Ron Cooke has even renamed his house! He put up his first Swift box in 2002 and it took till 2006 for the first box to be occupied. He has since put up well over a hundred boxes in the Regents Park area of Southampton, many of which are now occupied.
Within his core area of just three roads, the number of boxes installed has gone up from 44 to 55 in the last year, and amazingly the number of occupied boxes has gone up from 35 to 43 in 2022 - an increase of 23% in one year! And Ron tells me that Swift numbers are now getting back up to close what they were thirty years ago – all nesting in natural sites in those days of course.

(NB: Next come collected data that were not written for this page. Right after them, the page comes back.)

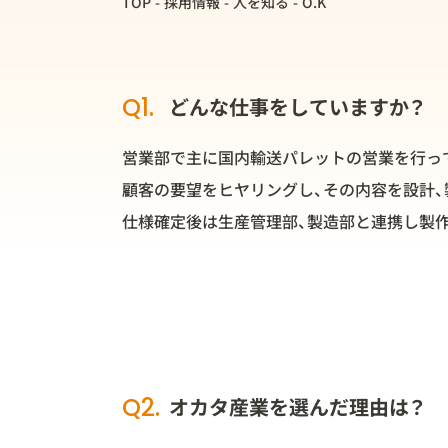
TOP
採用情報
人を知る
O.K
Q1.
どんな仕事をしていますか？
営業部で主に国内輸送パレットの営業を行っ
顧客の要望をヒヤリングし、その内容を設計
仕様確定後は生産管理部、製造部と連携し製
Q2.
オカタ産業を選んだ理由は？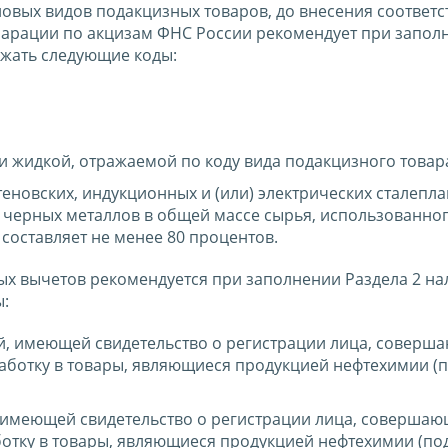
овых видов подакцизных товаров, до внесения соответ
ларации по акцизам ФНС России рекомендует при запол
ажать следующие коды:
ли жидкой, отражаемой по коду вида подакцизного товара
ртеновских, индукционных и (или) электрических сталепл
а черных металлов в общей массе сырья, использованног
 составляет не менее 80 процентов.
х вычетов рекомендуется при заполнении Раздела 2 на
ы:
ей, имеющей свидетельство о регистрации лица, соверш
аботку в товары, являющиеся продукцией нефтехимии (п
, имеющей свидетельство о регистрации лица, соверша
ботку в товары, являющиеся продукцией нефтехимии (по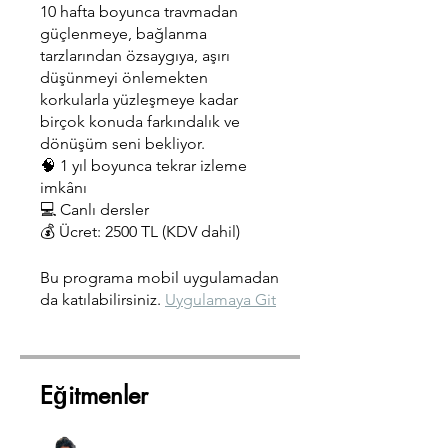
10 hafta boyunca travmadan
güçlenmeye, bağlanma
tarzlarından özsaygıya, aşırı
düşünmeyi önlemekten
korkularla yüzleşmeye kadar
birçok konuda farkındalık ve
dönüşüm seni bekliyor.
🧠 1 yıl boyunca tekrar izleme
imkânı
💻 Canlı dersler
💰 Ücret: 2500 TL (KDV dahil)
Bu programa mobil uygulamadan
da katılabilirsiniz.
Uygulamaya Git
Eğitmenler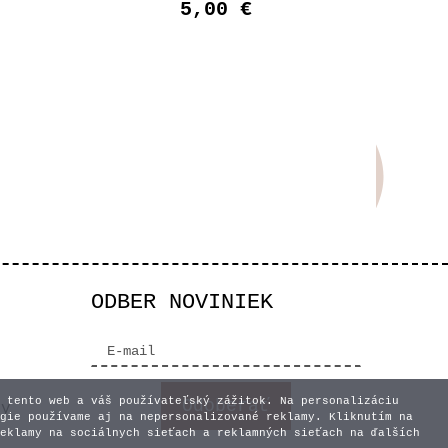
5,00 €
ODBER NOVINIEK
 tento web a váš používateľský zážitok. Na personalizáciu
vy
gie používame aj na nepersonalizované reklamy. Kliknutím na
eklamy na sociálnych sieťach a reklamných sieťach na ďalších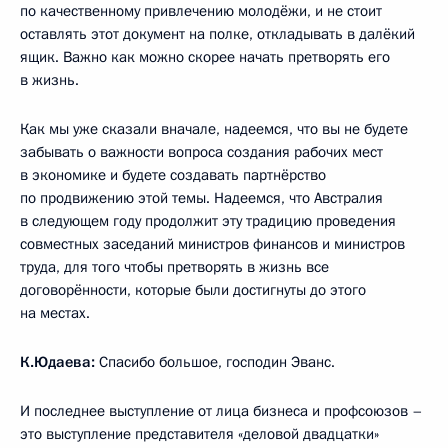
по качественному привлечению молодёжи, и не стоит
оставлять этот документ на полке, откладывать в далёкий
ящик. Важно как можно скорее начать претворять его
в жизнь.
Как мы уже сказали вначале, надеемся, что вы не будете
забывать о важности вопроса создания рабочих мест
в экономике и будете создавать партнёрство
по продвижению этой темы. Надеемся, что Австралия
в следующем году продолжит эту традицию проведения
совместных заседаний министров финансов и министров
труда, для того чтобы претворять в жизнь все
договорённости, которые были достигнуты до этого
на местах.
К.Юдаева:
Спасибо большое, господин Эванс.
И последнее выступление от лица бизнеса и профсоюзов –
это выступление представителя «деловой двадцатки»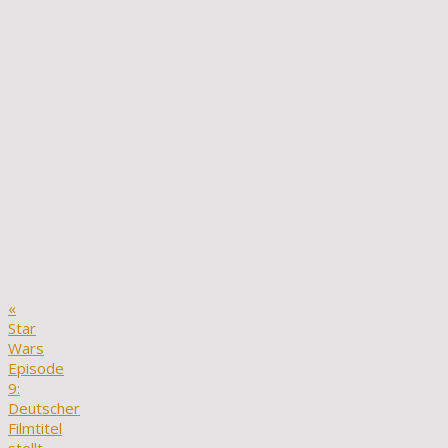
«
Star
Wars
Episode
9:
Deutscher
Filmtitel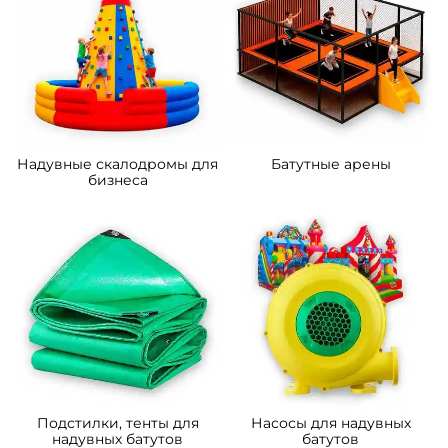
A-11105 Коммерческий
B-16124 Коммерческий
надувной батут «Царство
надувной батут «Мир
зверей 2», 5x5x2.8 м
Сафари 2», 14*7*7,5 м.
162 200 ₽
633 900 ₽
От
От
5
5
В НАЛИЧИИ
В НАЛИЧИИ
B-16481 Коммерческий
B-16476 Коммерческий
надувной батут «Океания»
надувной батут «Тигриная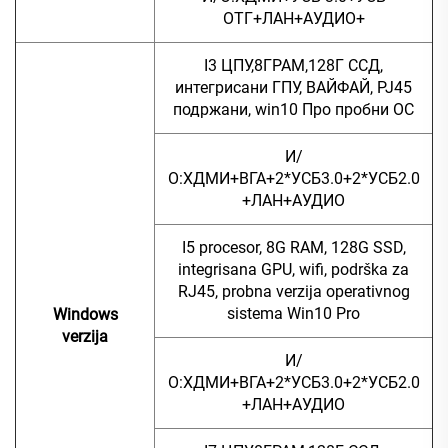
ОТГ+ЛАН+АУДИО+
I3 ЦПУ,8ГРАМ,128Г ССД,
интегрисани ГПУ, ВАЙФАЙ, РЈ45
подржани, win10 Про пробни ОС
И/
О:ХДМИ+ВГА+2*УСБ3.0+2*УСБ2.0
+ЛАН+АУДИО
I5 procesor, 8G RAM, 128G SSD,
integrisana GPU, wifi, podrška za
RJ45, probna verzija operativnog
sistema Win10 Pro
Windows
verzija
И/
О:ХДМИ+ВГА+2*УСБ3.0+2*УСБ2.0
+ЛАН+АУДИО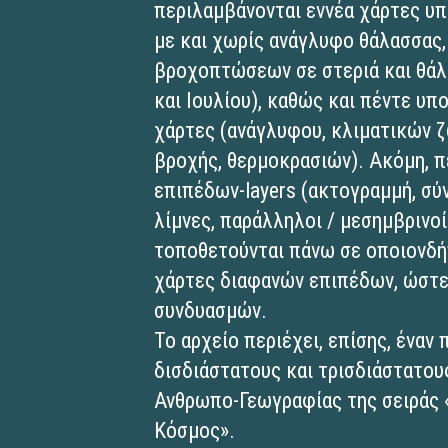
περιλαμβάνονται εννέα χάρτες 
με και χωρίς ανάγλυφο θάλασσας,
βροχοπτώσεων σε στεριά και θάλ
και Ιουλίου), καθώς και πέντε υπ
χάρτες (ανάγλυφου, κλιματικών 
βροχής, θερμοκρασιών). Ακόμη, π
επιπέδων-layers (ακτογραμμή, σύν
λίμνες, παράλληλοι / μεσημβρινοί
τοποθετούνται πάνω σε οποιονδή
χάρτες διαφανών επιπέδων, ώστε
συνδυασμών.
Το αρχείο περιέχει, επίσης, έναν
δισδιάστατους και τρισδιάστατου
Ανθρωπο-Γεωγραφίας της σειράς «
Κόσμος».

Regents Park, Southampton | 2022 total no. of boxes | 2020 boxes occupied | 2021 boxes occupied | 2022 boxes occupied |
King George’s Ave | 15 | 6 | 5 | 9 |
Prince of Wales Ave | 32 | 24 | 24 | 28 |
Westfield Road | 9 | 5 | 6 | 6 |
| 55 | 35 | 35 | 43 |
He also has four cameras in the boxes, two on his house and two on a neighbour’s. This year for the first time ever, three chicks fledged from each of these – amazing! That’s twelve young fledged from just four boxes. The young are not ringed each year as they are at some other sites so we don’t know the total number of young that fledge from boxes in the area but it must be considerable. Ron takes down the boxes at the end of each season and puts them back up again the following April as that means that the boxes last longer and that House Sparrows don’t get a chance to colonise - its simple to do as they are on hooks. And he also removes any Swift louse-fly (Crataerina pallida) pupae that he finds.

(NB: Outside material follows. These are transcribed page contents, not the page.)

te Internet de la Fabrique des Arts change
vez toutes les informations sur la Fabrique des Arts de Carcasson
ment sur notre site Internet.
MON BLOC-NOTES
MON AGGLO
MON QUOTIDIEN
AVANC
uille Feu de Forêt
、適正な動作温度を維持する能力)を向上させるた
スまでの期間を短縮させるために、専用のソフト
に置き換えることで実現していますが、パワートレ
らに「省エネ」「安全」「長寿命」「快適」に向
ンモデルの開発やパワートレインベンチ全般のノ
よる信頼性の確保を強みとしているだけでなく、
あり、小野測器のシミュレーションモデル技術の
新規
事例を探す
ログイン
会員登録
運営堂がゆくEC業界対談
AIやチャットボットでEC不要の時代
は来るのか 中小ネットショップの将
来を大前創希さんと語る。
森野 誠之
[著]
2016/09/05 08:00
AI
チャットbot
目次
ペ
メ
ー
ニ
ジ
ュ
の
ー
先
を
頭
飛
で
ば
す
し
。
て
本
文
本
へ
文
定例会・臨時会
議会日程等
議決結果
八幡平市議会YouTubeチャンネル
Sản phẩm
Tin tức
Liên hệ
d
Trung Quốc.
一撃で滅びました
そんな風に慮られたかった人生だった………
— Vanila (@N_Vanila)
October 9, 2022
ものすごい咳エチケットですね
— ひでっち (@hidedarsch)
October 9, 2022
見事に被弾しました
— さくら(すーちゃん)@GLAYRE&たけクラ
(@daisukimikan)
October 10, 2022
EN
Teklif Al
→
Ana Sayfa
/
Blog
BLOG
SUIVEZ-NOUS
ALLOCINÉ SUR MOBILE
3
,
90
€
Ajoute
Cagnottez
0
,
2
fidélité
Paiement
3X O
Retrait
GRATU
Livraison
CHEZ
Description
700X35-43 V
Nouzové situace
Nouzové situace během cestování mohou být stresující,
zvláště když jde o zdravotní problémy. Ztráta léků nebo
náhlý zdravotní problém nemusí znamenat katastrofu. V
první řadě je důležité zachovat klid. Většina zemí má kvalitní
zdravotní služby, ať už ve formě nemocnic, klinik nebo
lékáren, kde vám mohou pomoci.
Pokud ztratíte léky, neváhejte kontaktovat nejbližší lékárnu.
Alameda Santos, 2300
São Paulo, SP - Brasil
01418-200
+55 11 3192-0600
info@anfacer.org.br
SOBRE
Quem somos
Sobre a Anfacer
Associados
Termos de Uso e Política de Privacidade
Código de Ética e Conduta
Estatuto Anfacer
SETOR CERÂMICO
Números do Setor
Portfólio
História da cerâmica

And it should be borne in mind that precisely NONE of these Swifts would be nesting here if it hadn’t been for Ron putting up all these boxes. All the many natural nest sites that were here when Ron was a lad (he’s lived here all his life) were blocked up long ago by house owners doing repairs. When this is done with plastic the Swifts are lost permanently. Which is why I get a little hot under the collar when the RSPB and BTO put out what I consider to be misinformation about the cause of the decline of Swifts - because they haven’t done the right science.

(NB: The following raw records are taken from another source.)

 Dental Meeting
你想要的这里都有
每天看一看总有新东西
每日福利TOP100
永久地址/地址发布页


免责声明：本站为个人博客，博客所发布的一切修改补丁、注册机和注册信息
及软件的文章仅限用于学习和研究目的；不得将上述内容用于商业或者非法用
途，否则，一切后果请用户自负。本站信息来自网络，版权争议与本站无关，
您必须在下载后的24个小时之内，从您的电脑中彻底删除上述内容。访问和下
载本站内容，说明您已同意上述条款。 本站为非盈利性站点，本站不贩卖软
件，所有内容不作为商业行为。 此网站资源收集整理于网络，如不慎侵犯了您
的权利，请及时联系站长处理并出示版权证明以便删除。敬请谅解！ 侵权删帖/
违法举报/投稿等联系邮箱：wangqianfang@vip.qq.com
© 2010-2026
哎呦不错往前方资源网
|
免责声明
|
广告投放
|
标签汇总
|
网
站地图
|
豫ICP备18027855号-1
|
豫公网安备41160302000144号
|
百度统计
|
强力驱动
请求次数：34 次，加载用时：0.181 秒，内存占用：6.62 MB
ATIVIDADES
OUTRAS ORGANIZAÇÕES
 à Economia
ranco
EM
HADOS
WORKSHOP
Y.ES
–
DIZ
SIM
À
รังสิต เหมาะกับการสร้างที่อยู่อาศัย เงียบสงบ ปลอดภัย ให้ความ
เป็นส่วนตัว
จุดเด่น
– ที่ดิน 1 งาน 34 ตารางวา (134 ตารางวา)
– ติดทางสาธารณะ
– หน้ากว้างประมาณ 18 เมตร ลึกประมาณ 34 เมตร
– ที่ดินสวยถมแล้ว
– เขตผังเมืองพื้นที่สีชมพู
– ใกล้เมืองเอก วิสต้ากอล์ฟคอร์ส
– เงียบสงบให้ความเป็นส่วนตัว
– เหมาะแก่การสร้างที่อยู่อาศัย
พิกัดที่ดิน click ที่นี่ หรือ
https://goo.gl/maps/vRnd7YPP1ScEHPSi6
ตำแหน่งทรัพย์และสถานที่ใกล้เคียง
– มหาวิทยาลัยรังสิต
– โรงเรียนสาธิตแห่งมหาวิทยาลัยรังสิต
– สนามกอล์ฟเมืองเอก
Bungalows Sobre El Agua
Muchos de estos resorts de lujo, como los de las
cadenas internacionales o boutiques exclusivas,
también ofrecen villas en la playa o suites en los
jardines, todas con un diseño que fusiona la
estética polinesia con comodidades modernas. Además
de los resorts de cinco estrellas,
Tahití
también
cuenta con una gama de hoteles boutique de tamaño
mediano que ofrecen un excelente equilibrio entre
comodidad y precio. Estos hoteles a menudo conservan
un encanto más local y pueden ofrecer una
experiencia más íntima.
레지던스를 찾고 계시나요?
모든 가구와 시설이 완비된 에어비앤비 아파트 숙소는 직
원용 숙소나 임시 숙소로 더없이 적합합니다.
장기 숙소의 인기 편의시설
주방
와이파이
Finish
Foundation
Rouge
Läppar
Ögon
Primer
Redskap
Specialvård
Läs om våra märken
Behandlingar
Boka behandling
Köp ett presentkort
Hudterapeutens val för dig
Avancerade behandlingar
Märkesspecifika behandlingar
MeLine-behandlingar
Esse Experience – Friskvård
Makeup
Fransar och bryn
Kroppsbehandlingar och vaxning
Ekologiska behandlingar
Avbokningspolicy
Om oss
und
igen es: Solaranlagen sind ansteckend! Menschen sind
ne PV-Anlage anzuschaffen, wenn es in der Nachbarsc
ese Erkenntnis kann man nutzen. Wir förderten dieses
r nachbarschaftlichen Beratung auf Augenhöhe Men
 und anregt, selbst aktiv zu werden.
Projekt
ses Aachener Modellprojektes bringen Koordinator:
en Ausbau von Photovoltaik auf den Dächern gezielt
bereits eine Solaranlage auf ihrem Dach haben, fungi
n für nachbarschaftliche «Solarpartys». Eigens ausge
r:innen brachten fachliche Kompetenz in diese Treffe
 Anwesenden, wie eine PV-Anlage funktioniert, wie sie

Their latest claim is that the ‘our data suggest that falling first year survival, partly linked to wetter summers, may be the most likely demographic driver of population decline’. Come on guys, you can do much better than this. You don’t have to be a scientist to realise what the problem is – in fact it helps if you aren’t one apparently. As a member of both these great organisations it pains me to say that this makes no sense whatever. I think perhaps what they might have said was that ‘if we ignore the blindingly obvious cause of the decline of Swifts then this other factor, based on what appears to be very slim data, might also have had an effect around 30 years ago though since then the first year survival seems to have improved very slightly’.
Sometimes science is very good, and sometimes it’s not. Science is correctly a contested process, over time studies either confirm, contradict or nuance findings. I’ll have first dibs and say, as a non-scientist, but with common sense and a first-hand knowledge of the real problem, that first year survival is not the issue. Do the right science! The problem is loss of nesting sites and I believe these organisations should have realised this 15 years ago. The problem is now that we do not have the time to wait for them to correct this while we are losing up to 4% of the Swift population per annum while they are…. studiously looking the wrong way. We have little to no chance of convincing the Government to mandate the installation of a Swift brick in all new homes while they are blaming the decline of Swifts on the weather.